For all these and other reasons, the question of whether dissonance is innate or learnt has remained hotly debated. One of the key questions is whether our perceptions shift as our musical experience evolves. Some studies have claimed that very young infants show a preference for traditional consonance, but it’s hard to rule out other influences in these studies, especially the possibility that we start learning, from encountering music at an early age (even in the womb), what is ‘normal’.
McLachlan and his colleagues have subjected these ideas to careful testing. Using a group of 66 volunteers from the university and music conservatory of Melbourne, with a range of musical training from none to lots, they have devised a suite of tests to look for the roles of Helmholtz-style overtone matching, and of learning, in our judgements of dissonance.
In the first test, they found that the subjects’ ratings of the dissonance of two-note chords was not significantly different if the notes were pure, single-frequency tones or included various combinations of overtones. If beating was the cause of these judgements, the complex tones should have elicited a stronger sense of dissonance.
So much for Helmholtz. The team also tested and dismissed a somewhat related theory proposed in 1898 by the German philosopher Carl Stumpf, who argued that if the harmonics of the notes in a chord have several coincident frequencies, the brain interprets these as the overtones of a single pitch: it fuses the notes into one.
McLachlan has previously suggested that we ‘hear’ chords in a complex, two-stage process (N. M. McLachlan, Journal of the Acoustical Society of America 130, 2845–2854 (2011)). First, we pick out a single most salient pitch. Then, a long-term memory of the ‘quality’ of that chord – think of the instant recognition we have of a simple major or minor chord, even if we don’t know those terms – fills in the rest. Dissonance then arises as a sense of discomfort or unease when we don’t have a good ‘chord template’ to work from, and so experience expectations inconsistent with what we actually hear.

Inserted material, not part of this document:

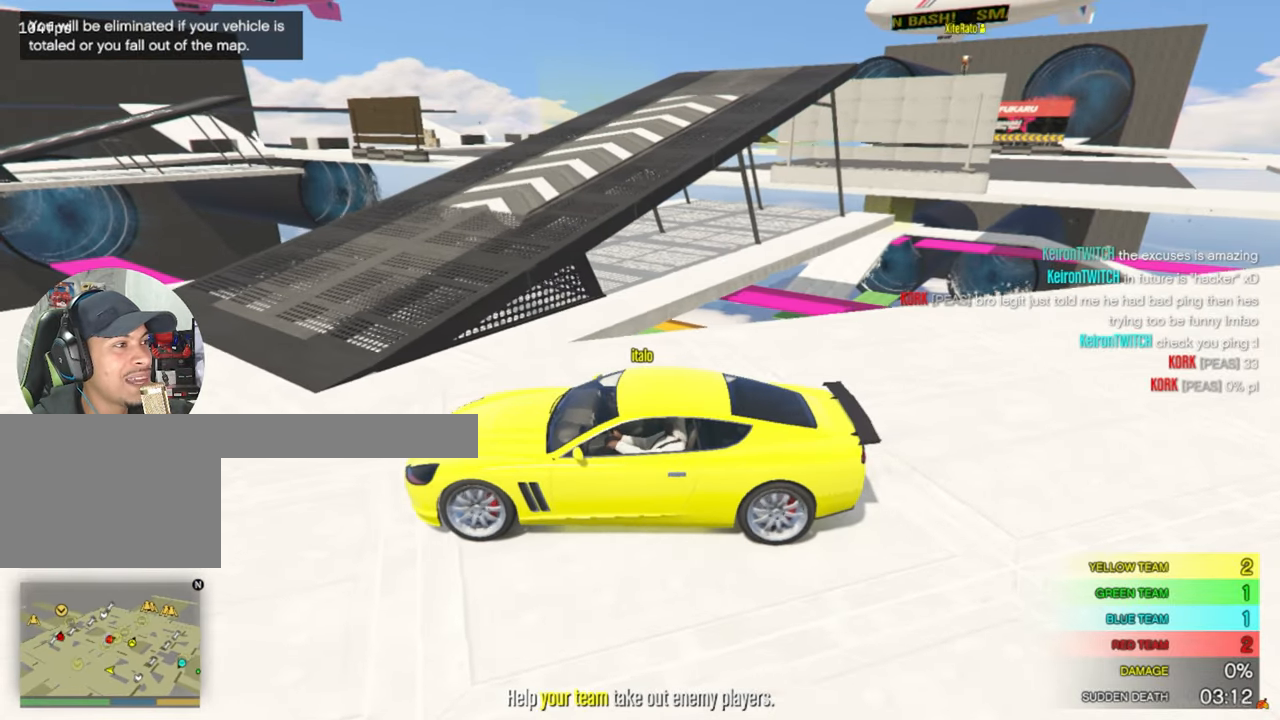
{"keys": [], "mouse": [], "events": []}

If that’s so, musical training should reduce the sense of dissonance, because this supplies a wider, more varied range of common ‘chord templates’. That’s more or less what the researchers found, but with a curious addition: a little musical training seems to increase the perception of dissonance for less-common chords, whereas this effect vanishes with more training. It seems that non-musicians lose any real sense of right or wrong when on unfamiliar harmonic territory, while slightly-trained musicians develop the somewhat rigid right/wrong distinction familiar in young learners, which relaxes with experience.
As these findings lend some support to McLachlan’s learning model of dissonance, they imply that perhaps we can learn to love what jars at first. In a final set of experiments, the Melbourne team showed that this is so. They asked the non-musicians to take ten daily sessions in which they trained to match the component pitches of certain two-note chords to single test pitches. This improved their ability to process the chords, and after the ten days they rated these chords as less dissonant than when they began.
These findings are sure to stir up more debate about why we find some music more dissonant than others, but you can be sure it won’t be the last word. In the meantime, perhaps you should give Schoenberg another listen – or ten.
Reference: McLachlan, N., Marco, D., Light, M., & Wilson, S., Journal of Experimental Psychology: General, advance online publication doi: 10.1037/a0030830 (2013). Paper here.